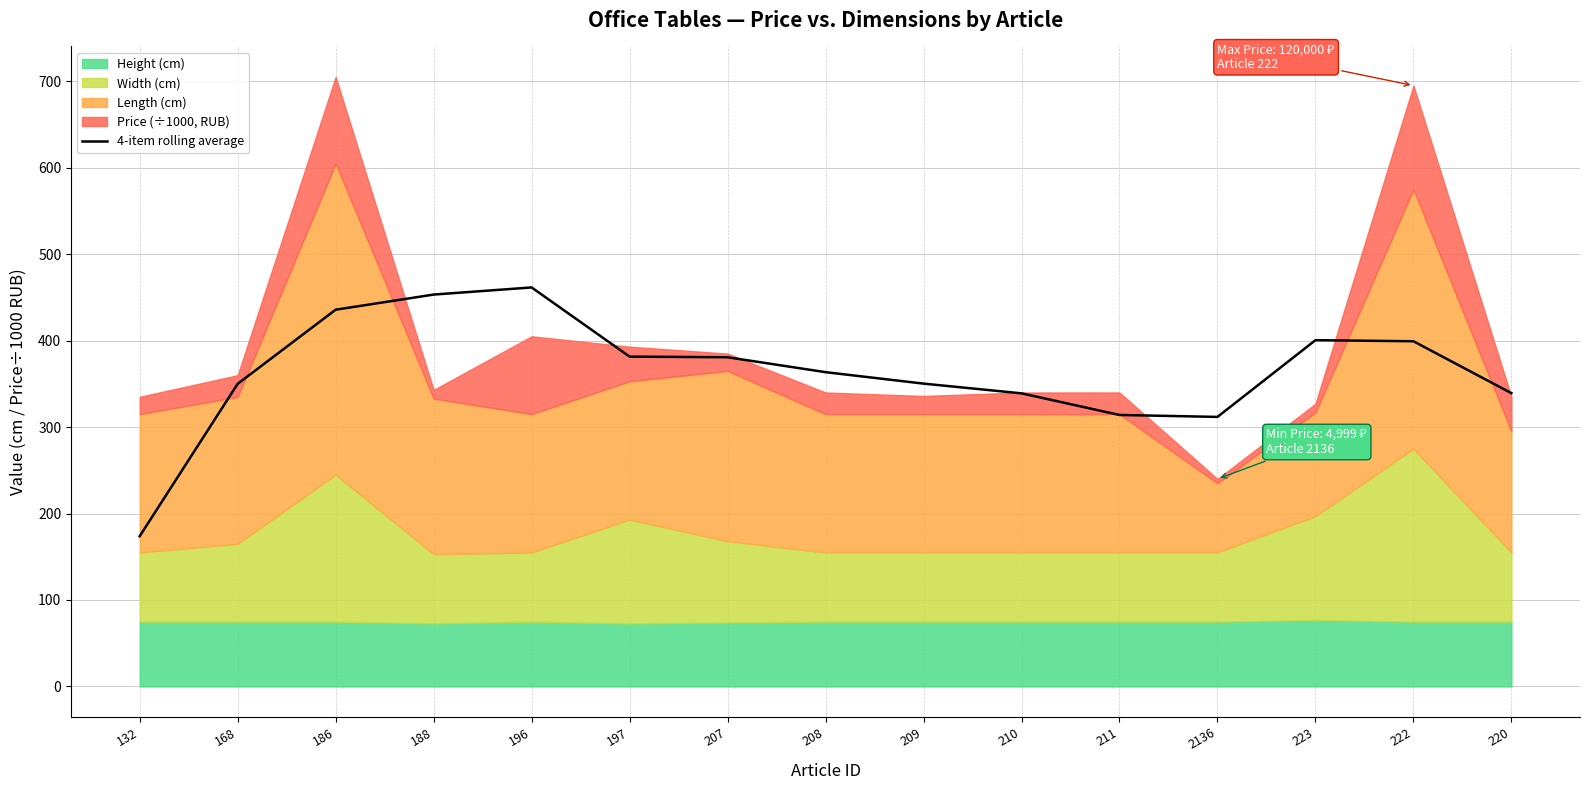

What is the change in value from 207 to 210?

-41.7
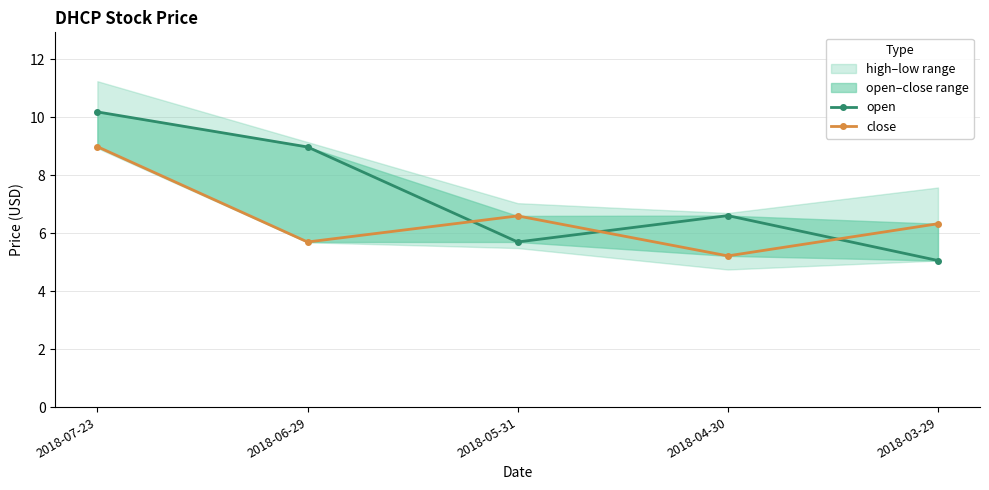

List the series in order of their overall mean, lowest first.

close, open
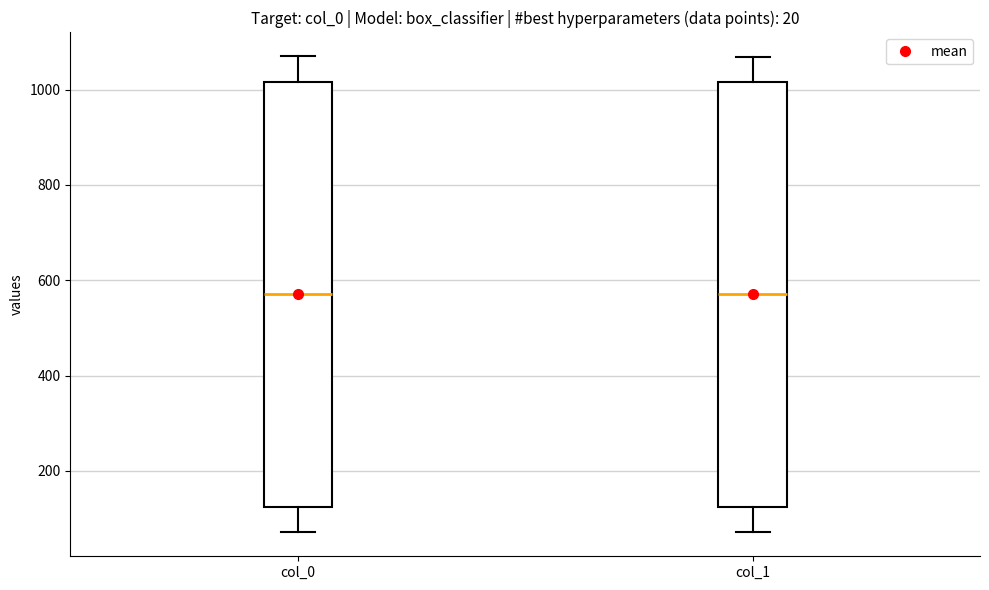

Reading left to right, transcribe this box plot: for each box, give where its median line is, the range the box spans, and where its two whiskers end, as read against the y-axis. The values are not printed on the chart, so give them approximately, as read against the axis.

col_0: median 580, box 120 to 1020, whiskers 80 to 1080
col_1: median 580, box 120 to 1020, whiskers 80 to 1060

□ □ □ □

* _JOB ITEM_
Set down every line of the records above word for word, leaving out the pictures.

* _EXERCISE RESPONSE_
What is the change in value from 207 to 210?

-41.7

List the series in order of their overall mean, lowest first.

close, open

Reading left to right, transcribe this box plot: for each box, give where its median line is, the range the box spans, and where its two whiskers end, as read against the y-axis. The values are not printed on the chart, so give them approximately, as read against the axis.

col_0: median 580, box 120 to 1020, whiskers 80 to 1080
col_1: median 580, box 120 to 1020, whiskers 80 to 1060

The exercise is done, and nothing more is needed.